##### Text excerpt #####

But can we build out a supply chain? You know, we are -- we are investing in the countries that we have facilities in around training. We're going into universities and working with them, establishing curriculums, working even at the high school level to develop leadership. So there's a lot of -- and we have all of the same training programs that we have here in the U.S. for GE we have in Africa.

It's a responsibility for us because if we don't build that out we're not going to be able to compete -- we're not even going to be able to do business there because we can't hire local people. It's what Don said in South Africa; it's the same in Angola and Nigeria and Kenya, wherever we are.

And so I view it as it's not a -- I don't view it as a government issue. I view it as something we need to do to make sure we have the people.

And there's a huge Diaspora of Africans that are getting educated and -- and employed outside of the region that are willing to come back, and I think that's another one that companies can tap, as well.

KOTECHA: Do you want to add on that...

(CROSSTALK)

KOTECHA: ... both of you do, so please go ahead?

WILLIAMS: OK, on the same thing? Yes. I have two things to say on that.

Yes. There are things that the government can do and we are. President Obama also announced the Young African Leaders initiative, and this year there's going to be -- this coming year there'll be a special aspect called Washington Fellows.

Their idea is to bring back this first year about 500 Africans who will then be immersed in an intense leadership program at a series of universities throughout -- in the country to talk about leadership and management and all that and then also have added onto that a type of apprenticeship or some kind of a work experience in whatever their sector is. These can be people even from government or they can be from NGOs or any of the -- any of the private sector business -- business elements.

##### Dataset extract #####

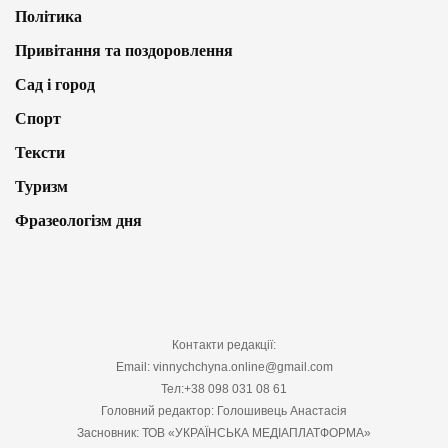
Політика
Привітання та поздоровлення
Сад і город
Спорт
Тексти
Туризм
Фразеологізм дня
Контакти редакції:
Email: vinnychchyna.online@gmail.com
Тел:+38 098 031 08 61
Головний редактор: Голошивець Анастасія
Засновник: ТОВ «УКРАЇНСЬКА МЕДІАПЛАТФОРМА»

#####

▸ **Requirement 1**
Tally how many lines of the rows contain the string "Голошивець", and give only that number.
▸ **Requirement 2**
Please carry the panel discussion on developing local talent in Africa forward from its final sentence.

▸ **Result 1**
1

▸ **Result 2**
Our idea is to give intense exposure, send them back to their country, back to whatever industry or position they had before as sort of especially anointed (ph), specially trained, somebody that has already gotten a good sense of how the Americans do business and what's needed, who will become a model. That's one thing that we are doing.

We also, of course, have all kinds of fellowship programs.

But I want to also say that, you know, GE is not the only company that is realizing you have to invest in -- you have to build the labor force that you want. In Niger, which has a -- which is -- always ranks low on the development scale but has really -- has an economy that is really growing, Orange Telecom decided that they were going to create a management incubator, and they -- they came to us because we had -- we are very active on the -- in the -- in the economy, basically, in the private sector there.

And they came to certain other companies in the city to say, "Would you like to participate in this incubator, because what we're trying to do is realize -- eventually we're going to turn over management to the Nigerians and we want them to manage our company the way we do." Therefore, they're -- they're setting school right there in place, and that kind of -- that kind of initiative, I think, is very important and something that the private sector is going to have to participate in.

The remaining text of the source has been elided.